Overall, would recommend.

On to Snow Crash. I've heard good things.

Snow Crash was incredibly visionary for its time, and was very present in the thoughts of the people creating the early Internet. Some of it will seem trite and boring, because in a sense, it inspired those things into being. People liked Stephenson's ideas so much that they implemented some of them.

I haven't read it in a number of years, but I remember it as still holding up pretty well, nonetheless.

I'm making a bit more of an effort to read a bit more at the moment...

Am halfway through Half the World by Abercrombie. The central book of the series aimed at a younger audience, this means it's a lot less gritty, but still a decent read.

If I finish that I've got The Fog waiting on the side.

I'm listening to Ready Player One.

Although he's getting a bit old for it now I suppose, I try and read a classic book to my son now and again.
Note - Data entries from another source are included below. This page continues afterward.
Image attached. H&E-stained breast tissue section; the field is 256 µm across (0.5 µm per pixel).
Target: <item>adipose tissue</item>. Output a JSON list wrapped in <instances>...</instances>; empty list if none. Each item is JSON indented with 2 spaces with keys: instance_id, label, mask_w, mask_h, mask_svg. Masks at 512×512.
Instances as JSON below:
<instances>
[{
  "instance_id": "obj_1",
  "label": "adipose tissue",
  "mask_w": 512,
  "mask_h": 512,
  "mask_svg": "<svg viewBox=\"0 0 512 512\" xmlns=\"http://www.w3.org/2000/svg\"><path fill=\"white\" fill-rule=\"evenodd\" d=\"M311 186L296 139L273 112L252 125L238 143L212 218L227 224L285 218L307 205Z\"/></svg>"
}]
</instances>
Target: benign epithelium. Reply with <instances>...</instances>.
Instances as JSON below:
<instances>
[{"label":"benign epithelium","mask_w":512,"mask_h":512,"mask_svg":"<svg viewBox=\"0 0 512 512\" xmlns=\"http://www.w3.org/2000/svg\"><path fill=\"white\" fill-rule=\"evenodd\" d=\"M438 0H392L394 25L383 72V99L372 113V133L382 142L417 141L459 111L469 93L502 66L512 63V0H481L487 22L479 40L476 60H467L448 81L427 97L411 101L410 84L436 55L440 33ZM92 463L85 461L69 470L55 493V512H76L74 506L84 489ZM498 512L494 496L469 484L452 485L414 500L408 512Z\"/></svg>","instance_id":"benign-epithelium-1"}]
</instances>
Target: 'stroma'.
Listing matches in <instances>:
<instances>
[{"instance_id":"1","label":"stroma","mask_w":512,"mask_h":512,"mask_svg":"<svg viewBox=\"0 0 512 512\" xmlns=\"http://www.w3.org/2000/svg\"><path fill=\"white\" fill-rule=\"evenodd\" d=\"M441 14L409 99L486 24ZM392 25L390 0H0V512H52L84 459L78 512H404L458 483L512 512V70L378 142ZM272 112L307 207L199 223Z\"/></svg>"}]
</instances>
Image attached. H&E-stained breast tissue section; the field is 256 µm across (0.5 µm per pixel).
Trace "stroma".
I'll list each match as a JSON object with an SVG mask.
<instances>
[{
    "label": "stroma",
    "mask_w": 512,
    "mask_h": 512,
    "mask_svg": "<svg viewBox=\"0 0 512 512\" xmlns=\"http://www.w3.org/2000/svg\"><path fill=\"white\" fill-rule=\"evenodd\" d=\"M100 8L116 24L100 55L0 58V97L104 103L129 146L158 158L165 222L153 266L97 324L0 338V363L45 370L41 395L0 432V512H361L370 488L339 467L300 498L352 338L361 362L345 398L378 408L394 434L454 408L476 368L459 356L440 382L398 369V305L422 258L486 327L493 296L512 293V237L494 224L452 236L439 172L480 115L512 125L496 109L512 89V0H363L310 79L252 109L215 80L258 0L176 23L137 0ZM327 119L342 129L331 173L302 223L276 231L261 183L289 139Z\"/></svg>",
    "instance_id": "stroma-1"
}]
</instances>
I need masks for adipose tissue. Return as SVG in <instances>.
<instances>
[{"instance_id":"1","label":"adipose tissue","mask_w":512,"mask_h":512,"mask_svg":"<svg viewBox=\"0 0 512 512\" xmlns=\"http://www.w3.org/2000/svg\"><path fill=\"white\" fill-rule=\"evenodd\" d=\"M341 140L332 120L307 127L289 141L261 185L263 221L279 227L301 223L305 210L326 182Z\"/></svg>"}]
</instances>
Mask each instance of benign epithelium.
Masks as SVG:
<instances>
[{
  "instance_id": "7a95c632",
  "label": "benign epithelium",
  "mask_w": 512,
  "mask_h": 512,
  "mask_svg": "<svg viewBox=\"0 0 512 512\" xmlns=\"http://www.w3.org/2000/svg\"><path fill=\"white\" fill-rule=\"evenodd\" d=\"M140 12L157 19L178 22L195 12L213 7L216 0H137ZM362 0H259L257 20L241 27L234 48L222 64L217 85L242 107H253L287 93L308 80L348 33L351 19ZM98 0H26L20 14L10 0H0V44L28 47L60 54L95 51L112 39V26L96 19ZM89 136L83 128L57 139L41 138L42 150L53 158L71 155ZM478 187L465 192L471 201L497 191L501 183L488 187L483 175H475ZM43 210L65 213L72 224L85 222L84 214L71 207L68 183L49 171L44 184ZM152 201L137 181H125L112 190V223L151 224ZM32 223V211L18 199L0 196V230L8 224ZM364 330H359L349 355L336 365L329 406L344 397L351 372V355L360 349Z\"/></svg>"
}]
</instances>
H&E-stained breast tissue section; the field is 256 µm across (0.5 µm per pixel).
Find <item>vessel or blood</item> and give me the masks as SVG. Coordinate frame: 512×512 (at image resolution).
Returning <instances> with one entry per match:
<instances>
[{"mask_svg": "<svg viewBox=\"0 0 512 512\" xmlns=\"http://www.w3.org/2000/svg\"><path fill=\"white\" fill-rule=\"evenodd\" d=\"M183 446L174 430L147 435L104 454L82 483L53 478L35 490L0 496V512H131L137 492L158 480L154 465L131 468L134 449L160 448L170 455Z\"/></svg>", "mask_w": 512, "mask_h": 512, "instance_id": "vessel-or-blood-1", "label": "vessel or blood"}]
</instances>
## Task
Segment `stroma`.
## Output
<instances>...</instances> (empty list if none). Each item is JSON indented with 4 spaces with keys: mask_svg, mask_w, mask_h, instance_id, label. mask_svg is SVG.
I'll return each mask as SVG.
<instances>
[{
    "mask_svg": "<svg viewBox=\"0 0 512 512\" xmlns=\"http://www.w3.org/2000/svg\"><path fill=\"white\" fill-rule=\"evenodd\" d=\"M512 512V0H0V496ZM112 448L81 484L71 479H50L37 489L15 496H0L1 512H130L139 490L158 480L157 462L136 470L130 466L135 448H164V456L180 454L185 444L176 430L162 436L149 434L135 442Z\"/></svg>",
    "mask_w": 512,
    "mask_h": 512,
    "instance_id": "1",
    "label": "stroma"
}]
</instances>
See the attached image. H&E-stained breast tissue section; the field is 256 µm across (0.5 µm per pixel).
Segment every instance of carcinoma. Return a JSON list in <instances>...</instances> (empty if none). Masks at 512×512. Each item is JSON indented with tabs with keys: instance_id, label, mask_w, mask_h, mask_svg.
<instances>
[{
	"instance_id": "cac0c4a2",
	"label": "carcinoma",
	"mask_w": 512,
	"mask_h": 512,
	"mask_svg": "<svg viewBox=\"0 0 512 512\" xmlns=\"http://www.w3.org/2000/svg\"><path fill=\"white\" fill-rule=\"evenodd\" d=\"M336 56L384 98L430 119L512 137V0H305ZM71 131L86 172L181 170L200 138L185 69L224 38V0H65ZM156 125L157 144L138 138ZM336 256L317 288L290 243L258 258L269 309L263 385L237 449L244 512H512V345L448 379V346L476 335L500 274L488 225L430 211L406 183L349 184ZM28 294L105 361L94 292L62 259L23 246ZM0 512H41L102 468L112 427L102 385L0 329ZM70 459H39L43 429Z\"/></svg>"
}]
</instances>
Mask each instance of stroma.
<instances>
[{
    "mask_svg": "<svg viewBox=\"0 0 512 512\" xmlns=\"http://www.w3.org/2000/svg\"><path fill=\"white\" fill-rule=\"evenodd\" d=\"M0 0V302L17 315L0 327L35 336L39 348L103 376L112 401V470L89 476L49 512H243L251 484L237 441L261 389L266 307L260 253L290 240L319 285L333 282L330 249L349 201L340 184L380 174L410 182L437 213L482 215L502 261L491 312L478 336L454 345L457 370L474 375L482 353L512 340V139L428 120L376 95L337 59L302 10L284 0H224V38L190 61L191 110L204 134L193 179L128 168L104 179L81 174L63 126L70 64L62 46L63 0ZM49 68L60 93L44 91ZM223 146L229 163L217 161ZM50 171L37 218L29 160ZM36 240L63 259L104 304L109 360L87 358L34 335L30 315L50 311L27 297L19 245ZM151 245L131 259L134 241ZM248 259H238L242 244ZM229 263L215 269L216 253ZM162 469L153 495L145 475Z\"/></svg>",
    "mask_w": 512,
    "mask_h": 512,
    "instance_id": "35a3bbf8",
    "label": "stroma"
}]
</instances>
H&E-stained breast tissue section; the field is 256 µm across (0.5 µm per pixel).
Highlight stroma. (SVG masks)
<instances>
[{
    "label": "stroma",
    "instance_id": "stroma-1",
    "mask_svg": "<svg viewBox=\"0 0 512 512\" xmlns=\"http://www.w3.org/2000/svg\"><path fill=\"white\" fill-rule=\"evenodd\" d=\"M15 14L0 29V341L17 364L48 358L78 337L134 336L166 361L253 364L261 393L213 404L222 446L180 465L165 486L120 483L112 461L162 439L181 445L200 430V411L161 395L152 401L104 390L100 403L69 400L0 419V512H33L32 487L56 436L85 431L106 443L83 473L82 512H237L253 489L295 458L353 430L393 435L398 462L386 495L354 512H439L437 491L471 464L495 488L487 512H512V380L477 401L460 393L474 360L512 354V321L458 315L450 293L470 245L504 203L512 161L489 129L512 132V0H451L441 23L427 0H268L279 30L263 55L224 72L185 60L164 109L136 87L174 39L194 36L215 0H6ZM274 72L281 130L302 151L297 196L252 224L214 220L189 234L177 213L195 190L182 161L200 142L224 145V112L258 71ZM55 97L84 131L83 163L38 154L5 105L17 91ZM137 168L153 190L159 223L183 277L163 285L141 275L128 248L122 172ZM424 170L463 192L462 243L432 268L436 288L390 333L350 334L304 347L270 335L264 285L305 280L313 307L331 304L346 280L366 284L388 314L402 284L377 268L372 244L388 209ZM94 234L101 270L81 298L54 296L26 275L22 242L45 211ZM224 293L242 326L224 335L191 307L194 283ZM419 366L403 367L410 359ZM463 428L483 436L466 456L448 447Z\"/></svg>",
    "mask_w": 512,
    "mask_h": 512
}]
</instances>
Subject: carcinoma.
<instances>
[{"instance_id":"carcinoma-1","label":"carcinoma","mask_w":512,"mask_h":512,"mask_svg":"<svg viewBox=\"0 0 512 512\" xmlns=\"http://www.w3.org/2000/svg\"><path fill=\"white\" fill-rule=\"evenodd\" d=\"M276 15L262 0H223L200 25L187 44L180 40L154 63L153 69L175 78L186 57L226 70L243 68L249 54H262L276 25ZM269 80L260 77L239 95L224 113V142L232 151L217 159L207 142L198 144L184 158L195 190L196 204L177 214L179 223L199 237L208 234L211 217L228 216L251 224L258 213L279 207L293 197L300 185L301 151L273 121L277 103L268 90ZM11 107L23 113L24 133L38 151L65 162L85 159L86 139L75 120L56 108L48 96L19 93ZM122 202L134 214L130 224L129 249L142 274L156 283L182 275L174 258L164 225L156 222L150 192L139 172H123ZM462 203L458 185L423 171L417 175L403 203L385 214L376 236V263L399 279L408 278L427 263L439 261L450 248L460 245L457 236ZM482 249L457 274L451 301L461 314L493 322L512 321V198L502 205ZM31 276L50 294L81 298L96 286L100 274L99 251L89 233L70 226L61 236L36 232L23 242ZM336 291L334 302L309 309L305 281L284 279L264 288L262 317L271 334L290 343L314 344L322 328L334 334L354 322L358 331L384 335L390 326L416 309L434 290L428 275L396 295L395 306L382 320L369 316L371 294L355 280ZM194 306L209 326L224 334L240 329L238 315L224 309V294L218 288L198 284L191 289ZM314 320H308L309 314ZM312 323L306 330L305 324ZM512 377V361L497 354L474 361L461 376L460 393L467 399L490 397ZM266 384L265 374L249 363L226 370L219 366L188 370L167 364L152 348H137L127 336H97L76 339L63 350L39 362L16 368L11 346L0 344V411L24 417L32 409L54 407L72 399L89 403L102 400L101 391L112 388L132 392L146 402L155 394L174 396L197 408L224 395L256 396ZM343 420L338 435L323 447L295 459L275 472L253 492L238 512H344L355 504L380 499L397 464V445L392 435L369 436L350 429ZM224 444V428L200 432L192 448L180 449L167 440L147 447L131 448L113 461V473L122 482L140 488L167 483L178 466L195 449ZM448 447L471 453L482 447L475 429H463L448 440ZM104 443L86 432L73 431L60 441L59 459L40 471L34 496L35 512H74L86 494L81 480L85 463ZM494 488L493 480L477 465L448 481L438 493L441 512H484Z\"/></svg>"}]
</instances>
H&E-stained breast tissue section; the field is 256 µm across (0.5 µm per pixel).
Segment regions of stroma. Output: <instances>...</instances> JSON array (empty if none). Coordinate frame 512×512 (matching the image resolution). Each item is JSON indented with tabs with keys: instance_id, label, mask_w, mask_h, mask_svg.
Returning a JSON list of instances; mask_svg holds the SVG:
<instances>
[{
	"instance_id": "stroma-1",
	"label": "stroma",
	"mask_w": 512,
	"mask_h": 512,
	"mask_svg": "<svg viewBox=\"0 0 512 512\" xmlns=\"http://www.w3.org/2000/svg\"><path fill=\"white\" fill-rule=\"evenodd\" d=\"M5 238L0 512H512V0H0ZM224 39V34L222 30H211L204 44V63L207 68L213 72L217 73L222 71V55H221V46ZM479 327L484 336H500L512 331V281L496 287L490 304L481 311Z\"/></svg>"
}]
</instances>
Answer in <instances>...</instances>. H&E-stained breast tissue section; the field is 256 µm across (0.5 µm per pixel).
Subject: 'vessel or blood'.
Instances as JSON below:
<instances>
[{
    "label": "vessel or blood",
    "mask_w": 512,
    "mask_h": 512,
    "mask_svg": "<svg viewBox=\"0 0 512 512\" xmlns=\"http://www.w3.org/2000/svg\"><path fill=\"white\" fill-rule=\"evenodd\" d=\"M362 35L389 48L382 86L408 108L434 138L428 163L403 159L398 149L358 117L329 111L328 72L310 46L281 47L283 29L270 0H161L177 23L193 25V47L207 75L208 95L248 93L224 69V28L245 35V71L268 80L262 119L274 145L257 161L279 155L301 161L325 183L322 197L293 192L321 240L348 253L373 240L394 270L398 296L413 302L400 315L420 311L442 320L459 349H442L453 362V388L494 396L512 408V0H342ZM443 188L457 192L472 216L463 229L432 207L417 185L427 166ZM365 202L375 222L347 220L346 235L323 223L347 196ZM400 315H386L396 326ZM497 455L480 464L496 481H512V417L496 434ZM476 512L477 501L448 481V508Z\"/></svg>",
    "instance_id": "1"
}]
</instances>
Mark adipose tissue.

He found the trailer for the film adaption a lil amusing, so when spotted David Copperfield in the kids section of library I picked it up and we're reading that together.

ET, Locked In was written with techniques that mask the gender of the narrator.

Robear wrote:

ET, Locked In was written with techniques that mask the gender of the narrator. :-)

Holy sh*te you're right

Edit: I also went ahead and started The Southern Reach Trilogy audiobook.